> _PROBLEM DETAILS_
Each line of the records that includes "Comparison" should be found and copied.

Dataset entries
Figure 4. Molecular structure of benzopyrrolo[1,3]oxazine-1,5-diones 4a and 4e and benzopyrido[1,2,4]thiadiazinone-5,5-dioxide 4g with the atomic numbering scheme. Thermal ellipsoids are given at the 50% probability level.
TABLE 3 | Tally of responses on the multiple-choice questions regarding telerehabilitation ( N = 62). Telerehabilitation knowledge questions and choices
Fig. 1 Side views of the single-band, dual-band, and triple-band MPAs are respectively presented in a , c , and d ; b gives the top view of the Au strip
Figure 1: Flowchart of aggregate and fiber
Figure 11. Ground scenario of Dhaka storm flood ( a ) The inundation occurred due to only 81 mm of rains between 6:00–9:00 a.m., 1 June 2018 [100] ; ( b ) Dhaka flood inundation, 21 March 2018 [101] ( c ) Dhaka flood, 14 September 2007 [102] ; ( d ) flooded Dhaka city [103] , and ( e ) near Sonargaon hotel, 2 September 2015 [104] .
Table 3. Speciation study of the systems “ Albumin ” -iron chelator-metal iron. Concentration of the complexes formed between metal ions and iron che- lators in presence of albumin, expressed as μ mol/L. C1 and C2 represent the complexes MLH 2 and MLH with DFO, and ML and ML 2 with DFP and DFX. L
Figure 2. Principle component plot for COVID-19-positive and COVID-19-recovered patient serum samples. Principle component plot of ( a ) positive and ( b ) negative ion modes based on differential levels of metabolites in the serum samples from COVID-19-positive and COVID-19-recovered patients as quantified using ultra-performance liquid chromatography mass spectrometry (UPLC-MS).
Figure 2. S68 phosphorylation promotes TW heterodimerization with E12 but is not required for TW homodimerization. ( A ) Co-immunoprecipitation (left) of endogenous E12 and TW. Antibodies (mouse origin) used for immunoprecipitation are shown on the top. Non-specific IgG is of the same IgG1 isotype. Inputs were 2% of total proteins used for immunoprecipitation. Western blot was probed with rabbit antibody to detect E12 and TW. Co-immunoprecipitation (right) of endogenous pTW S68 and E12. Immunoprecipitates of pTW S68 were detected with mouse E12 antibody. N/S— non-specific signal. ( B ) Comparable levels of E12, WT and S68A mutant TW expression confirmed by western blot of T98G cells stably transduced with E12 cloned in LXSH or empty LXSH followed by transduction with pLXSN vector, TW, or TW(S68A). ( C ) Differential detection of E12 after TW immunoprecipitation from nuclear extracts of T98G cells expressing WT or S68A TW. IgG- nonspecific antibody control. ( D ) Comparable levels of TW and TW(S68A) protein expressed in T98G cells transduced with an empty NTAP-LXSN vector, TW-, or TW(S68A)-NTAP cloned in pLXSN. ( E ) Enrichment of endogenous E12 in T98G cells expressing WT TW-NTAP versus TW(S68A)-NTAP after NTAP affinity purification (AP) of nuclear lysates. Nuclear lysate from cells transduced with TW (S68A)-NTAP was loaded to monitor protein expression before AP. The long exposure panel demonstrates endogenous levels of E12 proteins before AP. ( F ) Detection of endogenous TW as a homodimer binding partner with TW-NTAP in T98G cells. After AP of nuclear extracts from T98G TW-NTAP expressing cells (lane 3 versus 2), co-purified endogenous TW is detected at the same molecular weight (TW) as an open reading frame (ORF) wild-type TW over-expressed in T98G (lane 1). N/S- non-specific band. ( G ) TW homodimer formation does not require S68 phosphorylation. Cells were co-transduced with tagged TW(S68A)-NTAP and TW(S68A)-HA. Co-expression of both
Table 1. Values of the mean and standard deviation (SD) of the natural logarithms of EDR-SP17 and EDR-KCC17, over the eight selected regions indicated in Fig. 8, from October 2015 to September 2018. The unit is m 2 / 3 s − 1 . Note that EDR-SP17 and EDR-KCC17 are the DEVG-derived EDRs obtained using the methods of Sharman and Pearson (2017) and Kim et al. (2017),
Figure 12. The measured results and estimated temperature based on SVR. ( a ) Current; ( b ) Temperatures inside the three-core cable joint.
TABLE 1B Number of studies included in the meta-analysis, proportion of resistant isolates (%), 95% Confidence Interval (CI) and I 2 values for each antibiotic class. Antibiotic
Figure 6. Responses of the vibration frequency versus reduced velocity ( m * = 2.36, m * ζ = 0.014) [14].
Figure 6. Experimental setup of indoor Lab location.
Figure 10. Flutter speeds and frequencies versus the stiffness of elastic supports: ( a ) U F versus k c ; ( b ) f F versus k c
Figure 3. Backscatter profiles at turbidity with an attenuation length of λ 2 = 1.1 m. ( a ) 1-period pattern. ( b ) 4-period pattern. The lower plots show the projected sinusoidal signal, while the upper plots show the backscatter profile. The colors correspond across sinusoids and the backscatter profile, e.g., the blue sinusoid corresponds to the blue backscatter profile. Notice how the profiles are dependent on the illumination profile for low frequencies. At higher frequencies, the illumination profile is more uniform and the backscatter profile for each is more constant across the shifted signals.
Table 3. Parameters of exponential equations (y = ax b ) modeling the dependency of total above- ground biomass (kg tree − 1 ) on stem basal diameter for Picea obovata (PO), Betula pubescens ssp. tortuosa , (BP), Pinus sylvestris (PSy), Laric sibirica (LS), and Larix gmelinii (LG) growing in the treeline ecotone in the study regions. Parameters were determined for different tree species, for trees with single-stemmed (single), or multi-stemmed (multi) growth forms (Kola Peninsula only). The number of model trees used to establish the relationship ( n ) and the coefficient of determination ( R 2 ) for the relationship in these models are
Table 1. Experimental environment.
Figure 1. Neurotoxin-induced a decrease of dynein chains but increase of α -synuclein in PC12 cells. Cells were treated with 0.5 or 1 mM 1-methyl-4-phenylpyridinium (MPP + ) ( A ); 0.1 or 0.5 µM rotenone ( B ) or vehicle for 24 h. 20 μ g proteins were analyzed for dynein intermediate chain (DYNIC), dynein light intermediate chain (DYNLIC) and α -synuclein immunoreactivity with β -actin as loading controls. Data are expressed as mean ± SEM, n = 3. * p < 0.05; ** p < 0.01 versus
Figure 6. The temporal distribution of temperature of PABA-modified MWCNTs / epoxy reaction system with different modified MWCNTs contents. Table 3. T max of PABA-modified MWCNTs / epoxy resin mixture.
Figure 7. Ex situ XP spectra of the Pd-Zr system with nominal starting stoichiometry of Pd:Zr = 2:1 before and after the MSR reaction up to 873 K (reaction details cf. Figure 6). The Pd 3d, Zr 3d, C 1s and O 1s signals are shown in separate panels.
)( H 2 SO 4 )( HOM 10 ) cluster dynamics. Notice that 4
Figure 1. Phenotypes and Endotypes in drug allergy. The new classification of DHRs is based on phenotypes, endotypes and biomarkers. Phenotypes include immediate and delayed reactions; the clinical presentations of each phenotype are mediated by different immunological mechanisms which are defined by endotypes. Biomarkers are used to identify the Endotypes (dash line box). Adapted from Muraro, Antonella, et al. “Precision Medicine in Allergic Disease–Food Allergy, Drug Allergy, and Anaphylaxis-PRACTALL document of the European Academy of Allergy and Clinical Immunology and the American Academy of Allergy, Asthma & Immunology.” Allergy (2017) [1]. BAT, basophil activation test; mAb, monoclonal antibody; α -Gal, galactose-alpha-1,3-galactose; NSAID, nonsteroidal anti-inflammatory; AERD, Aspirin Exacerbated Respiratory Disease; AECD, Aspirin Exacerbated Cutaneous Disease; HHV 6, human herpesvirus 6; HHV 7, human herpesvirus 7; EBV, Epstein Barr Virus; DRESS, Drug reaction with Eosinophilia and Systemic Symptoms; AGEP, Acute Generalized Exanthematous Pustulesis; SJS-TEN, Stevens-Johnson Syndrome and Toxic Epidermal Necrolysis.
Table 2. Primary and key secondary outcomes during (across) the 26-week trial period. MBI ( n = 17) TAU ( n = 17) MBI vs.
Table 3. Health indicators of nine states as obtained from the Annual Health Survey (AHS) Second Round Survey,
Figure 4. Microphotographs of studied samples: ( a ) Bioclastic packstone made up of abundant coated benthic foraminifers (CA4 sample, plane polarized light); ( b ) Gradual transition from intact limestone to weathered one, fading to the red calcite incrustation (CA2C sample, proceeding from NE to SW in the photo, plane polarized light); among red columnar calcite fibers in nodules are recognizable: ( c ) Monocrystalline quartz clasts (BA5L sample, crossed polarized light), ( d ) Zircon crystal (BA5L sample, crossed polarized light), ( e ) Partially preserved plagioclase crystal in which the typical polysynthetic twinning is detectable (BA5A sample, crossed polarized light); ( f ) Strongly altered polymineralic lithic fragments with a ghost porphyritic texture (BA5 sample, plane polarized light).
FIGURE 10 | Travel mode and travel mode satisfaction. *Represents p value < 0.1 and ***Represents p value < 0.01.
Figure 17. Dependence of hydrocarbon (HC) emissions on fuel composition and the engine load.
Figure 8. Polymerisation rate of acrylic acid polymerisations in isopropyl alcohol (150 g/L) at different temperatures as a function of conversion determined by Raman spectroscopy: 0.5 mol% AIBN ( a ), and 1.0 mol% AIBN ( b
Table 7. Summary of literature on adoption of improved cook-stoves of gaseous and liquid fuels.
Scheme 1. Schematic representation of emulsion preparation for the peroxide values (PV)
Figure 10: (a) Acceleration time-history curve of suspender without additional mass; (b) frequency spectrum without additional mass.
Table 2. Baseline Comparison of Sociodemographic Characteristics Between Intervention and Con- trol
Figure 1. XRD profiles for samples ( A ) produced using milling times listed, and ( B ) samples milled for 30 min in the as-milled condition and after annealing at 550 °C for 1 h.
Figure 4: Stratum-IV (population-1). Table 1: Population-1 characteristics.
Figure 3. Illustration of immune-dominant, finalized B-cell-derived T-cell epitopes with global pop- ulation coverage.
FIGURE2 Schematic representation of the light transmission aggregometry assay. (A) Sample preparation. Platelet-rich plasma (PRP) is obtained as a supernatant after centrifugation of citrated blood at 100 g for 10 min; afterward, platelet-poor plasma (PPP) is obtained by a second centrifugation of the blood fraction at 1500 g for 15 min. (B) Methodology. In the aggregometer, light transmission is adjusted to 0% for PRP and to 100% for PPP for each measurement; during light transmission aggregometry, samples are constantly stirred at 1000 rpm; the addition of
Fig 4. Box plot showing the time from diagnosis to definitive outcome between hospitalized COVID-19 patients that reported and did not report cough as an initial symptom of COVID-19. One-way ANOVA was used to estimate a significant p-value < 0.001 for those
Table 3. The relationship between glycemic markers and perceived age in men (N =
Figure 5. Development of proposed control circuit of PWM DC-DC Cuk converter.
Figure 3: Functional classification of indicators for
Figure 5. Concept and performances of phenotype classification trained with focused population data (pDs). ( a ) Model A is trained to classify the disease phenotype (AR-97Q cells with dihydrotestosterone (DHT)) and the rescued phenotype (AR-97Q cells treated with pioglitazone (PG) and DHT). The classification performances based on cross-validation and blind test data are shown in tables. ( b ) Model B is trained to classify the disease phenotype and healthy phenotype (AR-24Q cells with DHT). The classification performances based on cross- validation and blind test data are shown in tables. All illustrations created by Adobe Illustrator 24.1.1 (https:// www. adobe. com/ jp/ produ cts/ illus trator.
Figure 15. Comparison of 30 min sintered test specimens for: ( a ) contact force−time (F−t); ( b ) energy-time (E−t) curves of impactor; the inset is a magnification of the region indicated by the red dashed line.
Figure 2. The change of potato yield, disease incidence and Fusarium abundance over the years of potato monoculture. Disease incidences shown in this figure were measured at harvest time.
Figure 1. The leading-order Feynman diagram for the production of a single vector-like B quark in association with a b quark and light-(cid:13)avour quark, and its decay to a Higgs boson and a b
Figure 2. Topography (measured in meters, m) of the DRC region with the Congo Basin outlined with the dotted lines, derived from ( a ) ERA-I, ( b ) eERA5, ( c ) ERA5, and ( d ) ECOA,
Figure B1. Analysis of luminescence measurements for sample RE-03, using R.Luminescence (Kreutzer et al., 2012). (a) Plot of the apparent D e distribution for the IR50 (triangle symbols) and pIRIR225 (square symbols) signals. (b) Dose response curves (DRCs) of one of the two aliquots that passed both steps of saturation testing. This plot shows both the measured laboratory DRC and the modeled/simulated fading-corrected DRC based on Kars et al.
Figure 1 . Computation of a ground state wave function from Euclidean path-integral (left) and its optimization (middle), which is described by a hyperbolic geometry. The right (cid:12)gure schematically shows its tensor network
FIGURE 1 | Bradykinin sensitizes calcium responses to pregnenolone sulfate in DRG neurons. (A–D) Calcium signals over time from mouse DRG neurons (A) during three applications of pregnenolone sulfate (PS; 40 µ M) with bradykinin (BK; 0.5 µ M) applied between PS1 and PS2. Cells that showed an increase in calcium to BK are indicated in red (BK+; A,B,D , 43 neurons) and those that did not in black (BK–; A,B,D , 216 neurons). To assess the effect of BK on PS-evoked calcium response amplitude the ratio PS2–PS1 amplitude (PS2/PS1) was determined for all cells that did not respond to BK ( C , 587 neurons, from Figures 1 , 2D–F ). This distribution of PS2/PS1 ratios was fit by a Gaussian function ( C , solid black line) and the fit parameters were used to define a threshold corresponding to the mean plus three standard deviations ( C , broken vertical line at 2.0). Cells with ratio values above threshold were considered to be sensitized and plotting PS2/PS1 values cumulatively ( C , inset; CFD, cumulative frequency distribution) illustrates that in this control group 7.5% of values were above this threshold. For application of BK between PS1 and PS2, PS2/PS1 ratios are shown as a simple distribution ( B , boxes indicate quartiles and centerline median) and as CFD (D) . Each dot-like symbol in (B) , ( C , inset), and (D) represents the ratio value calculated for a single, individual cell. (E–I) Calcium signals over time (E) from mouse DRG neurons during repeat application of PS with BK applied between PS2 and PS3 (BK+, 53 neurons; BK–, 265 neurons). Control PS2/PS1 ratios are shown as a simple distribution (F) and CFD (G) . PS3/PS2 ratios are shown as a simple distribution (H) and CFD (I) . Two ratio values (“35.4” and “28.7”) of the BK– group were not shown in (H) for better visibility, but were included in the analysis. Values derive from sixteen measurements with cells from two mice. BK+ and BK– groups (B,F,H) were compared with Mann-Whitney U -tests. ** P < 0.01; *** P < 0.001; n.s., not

> _YOUR SOLUTION_
Table 2. Baseline Comparison of Sociodemographic Characteristics Between Intervention and Con- trol
Figure 15. Comparison of 30 min sintered test specimens for: ( a ) contact force−time (F−t); ( b ) energy-time (E−t) curves of impactor; the inset is a magnification of the region indicated by the red dashed line.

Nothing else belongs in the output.